### Textausschnitt ###
# taz.de -- Die Wahrheit: Schweiß und Schwein
       
       > Klischees sind oft falsch, auch solche über Tiere. Also: Schweine
       > schwitzen nicht – und stinken nur in Ausnahmefällen. Alles weitere im
       > Folgenden …
       
       Nur kurz einige spätsommerliche Anmerkungen zu aktuellen, gerade noch
       hitzebedingt verursachten Wahrnehmungen im öffentlichen Raum. Ach,
       verzeihen Sie bitte, ich wollte es gar nicht so hochgestochen formulieren,
       es ist mir deutlich zu kompliziert herausgetropft.
       
       Eigentlich ist es viel einfacher, sogar ziemlich banal. Ums kurz zu machen:
       Ich habe etwas gehört. Kürzlich. Kürzlich war es sehr heiß, und es war
       stickig, und es war in der von transpirierenden und entsprechend würzig in
       die Umgebung ölmenden Menschen sehr vollgemachten U-Bahn. Dort, wo sich die
       Stammstrecken unterirdisch kreuzen. Aber das nur nebenbei.
       
       Nur drei Nasenbreiten von mir entfernt stand ein recht junges Pärchen, eine
       Sie und ein Er, nicht nur sehr eng aneinander geschmiegt, sondern auch sehr
       im eigenen Saft. Und da habe ich es dann gehört. Das, was sie deutlich
       wahrnehmbar zu ihm sagte. Lieb und zugeneigt und verständnisvoll und
       richtiggehend zärtlich: „Puh – du stinkst wie’n Schwein.“
       
       Ich stank also direkt neben den beiden und war geneigt, der jungen Frau
       laut und deutlich zuzustimmen. Ich konnte mich aber noch so eben
       zurückhalten, weil mir zum Glück klar wurde, dass das nicht nur ziemlich
       unwoke gewesen wäre, sondern darüber hinaus ausgesprochen
       schweineverachtend.
       
       Denn das Schwein schwitzt ja nicht. Und sollte das Schwein tatsächlich mal
       stinken, dann eben auf gar keinen Fall, weil es schwitzt, sondern weil es
       sich halt zwecks Körpertemperaturregulierung in einem höchst kühlenden
       Sauhaufen rumgewälzt hat.
### Daten zur Auswertung ###
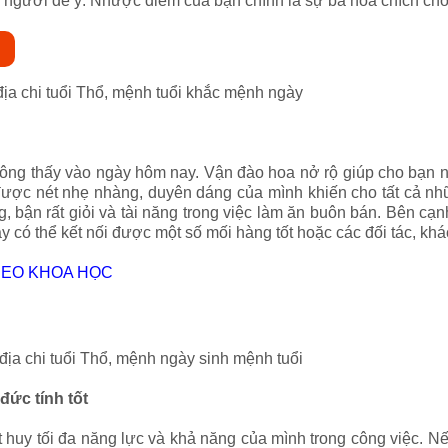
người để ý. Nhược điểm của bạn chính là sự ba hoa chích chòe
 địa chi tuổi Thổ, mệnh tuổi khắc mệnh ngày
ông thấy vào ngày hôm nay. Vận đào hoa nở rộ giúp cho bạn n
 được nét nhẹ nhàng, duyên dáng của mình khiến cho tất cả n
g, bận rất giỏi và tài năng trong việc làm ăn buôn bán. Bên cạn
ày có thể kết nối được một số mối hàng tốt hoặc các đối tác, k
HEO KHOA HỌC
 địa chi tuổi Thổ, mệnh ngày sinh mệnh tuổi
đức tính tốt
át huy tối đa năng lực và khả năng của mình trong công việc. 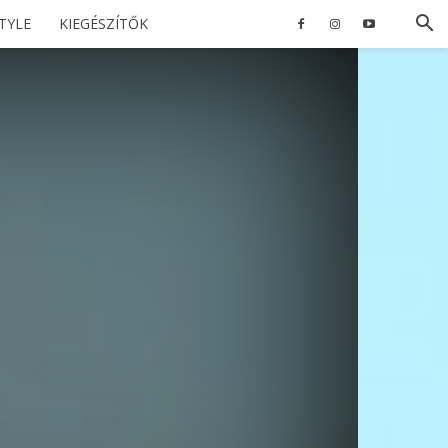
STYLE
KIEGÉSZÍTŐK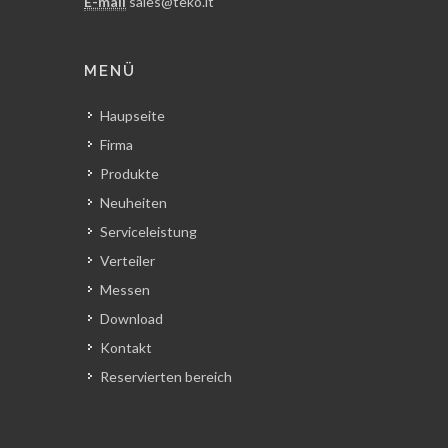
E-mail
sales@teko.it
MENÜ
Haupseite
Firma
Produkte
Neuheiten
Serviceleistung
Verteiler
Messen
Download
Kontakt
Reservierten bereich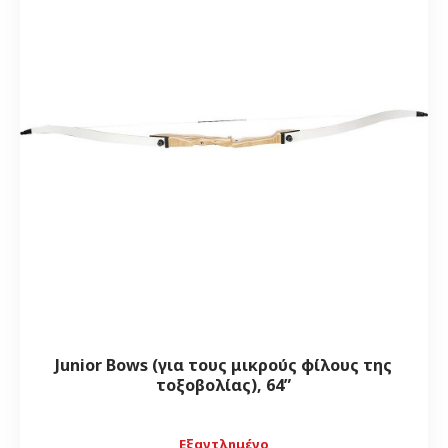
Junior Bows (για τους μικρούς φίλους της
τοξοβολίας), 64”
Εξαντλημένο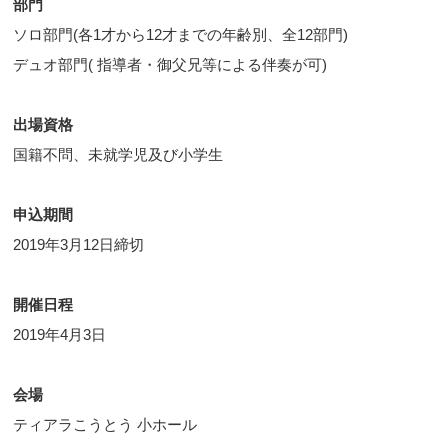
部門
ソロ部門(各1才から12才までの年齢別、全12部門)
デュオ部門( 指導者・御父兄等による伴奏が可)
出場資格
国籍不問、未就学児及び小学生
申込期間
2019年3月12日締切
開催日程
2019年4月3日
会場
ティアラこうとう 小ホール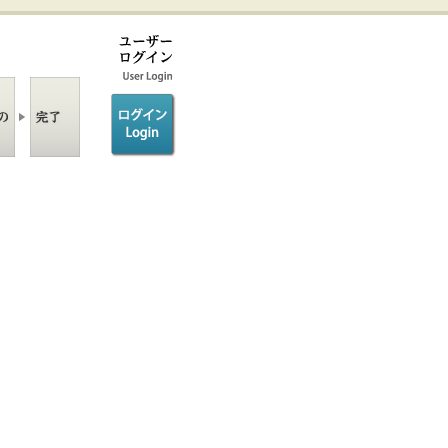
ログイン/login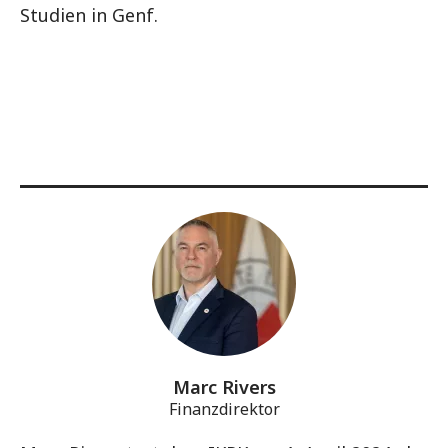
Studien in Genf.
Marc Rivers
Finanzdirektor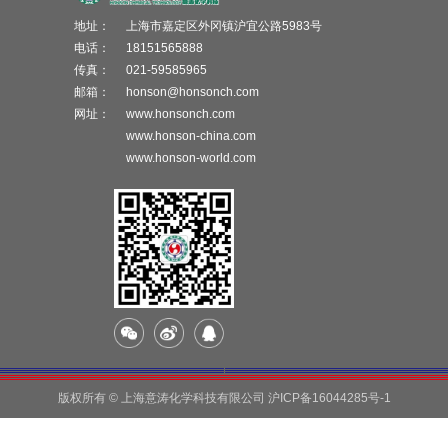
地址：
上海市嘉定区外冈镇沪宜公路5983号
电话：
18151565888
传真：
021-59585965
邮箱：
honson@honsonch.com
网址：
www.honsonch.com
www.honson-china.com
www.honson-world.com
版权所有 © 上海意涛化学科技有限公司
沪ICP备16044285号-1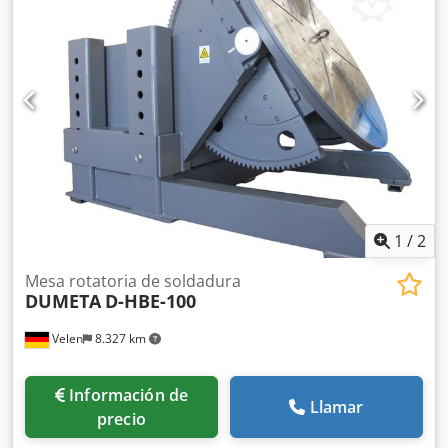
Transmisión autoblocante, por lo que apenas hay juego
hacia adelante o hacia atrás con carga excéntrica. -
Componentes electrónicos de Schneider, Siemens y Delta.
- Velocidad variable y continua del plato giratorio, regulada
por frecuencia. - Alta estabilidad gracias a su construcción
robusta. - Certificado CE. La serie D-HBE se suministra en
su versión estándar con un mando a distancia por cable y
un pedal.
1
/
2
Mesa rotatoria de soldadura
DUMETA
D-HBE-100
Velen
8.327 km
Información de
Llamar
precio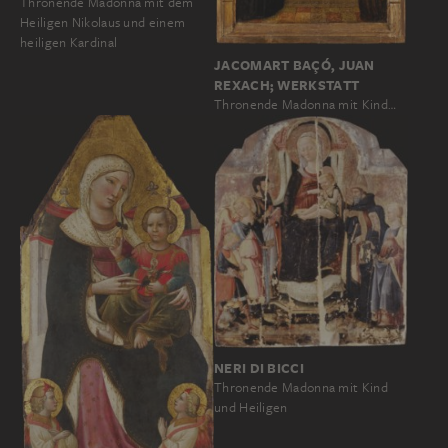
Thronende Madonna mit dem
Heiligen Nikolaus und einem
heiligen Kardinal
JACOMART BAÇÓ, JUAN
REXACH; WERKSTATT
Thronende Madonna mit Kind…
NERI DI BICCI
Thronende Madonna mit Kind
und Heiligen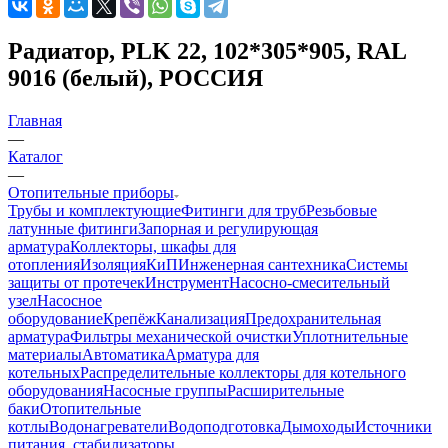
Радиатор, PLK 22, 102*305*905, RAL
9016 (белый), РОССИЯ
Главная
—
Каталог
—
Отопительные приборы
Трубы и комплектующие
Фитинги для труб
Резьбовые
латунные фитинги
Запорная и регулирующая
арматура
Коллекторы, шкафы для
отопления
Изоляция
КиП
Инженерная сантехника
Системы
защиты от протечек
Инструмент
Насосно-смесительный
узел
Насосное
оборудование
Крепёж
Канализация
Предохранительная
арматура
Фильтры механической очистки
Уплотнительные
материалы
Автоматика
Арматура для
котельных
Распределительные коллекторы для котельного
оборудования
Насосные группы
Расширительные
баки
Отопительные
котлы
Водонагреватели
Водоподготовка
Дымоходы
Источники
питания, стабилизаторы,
###
→ Aufgaben zum Material
1) Schreiben Sie aus der Glosse über Schweiß und Schwein den Abschnitt von „Nur drei Nasenbreiten“ bis „schweineverachtend.“ wortgetreu ab.
2) Führen Sie die Glosse über Schweiß und Schwein im Anschluss an ihren letzten Satz fort.
Das Material ist eigenständig und vom Textausschnitt getrennt.

→ Nummerierte Antworten
1)
Nur drei Nasenbreiten von mir entfernt stand ein recht junges Pärchen, eine
       Sie und ein Er, nicht nur sehr eng aneinander geschmiegt, sondern auch sehr
       im eigenen Saft. Und da habe ich es dann gehört. Das, was sie deutlich
       wahrnehmbar zu ihm sagte. Lieb und zugeneigt und verständnisvoll und
       richtiggehend zärtlich: „Puh – du stinkst wie’n Schwein.“
       
       Ich stank also direkt neben den beiden und war geneigt, der jungen Frau
       laut und deutlich zuzustimmen. Ich konnte mich aber noch so eben
       zurückhalten, weil mir zum Glück klar wurde, dass das nicht nur ziemlich
       unwoke gewesen wäre, sondern darüber hinaus ausgesprochen
       schweineverachtend.

2)
       ## Schwein ohne Schweißdrüsen
       
       Dem Schwein fehlt es nämlich an so einigem. Nicht an Verstand, das nicht,
       aber zum Beispiel an Schweißdrüsen. Es ist wohl die Schweißdrüse, die den
       Menschen annehmen lässt, er könne sich über das Schwein erheben. Der Mensch
       meint, er stänke ausstattungstechnisch von einem höheren Niveau auf das
       Schwein herunter und dürfe sich ob der in ihm verbauten Schweißdrüsen für
       etwas Besseres, ja sogar für die Krone der Schöpfung halten.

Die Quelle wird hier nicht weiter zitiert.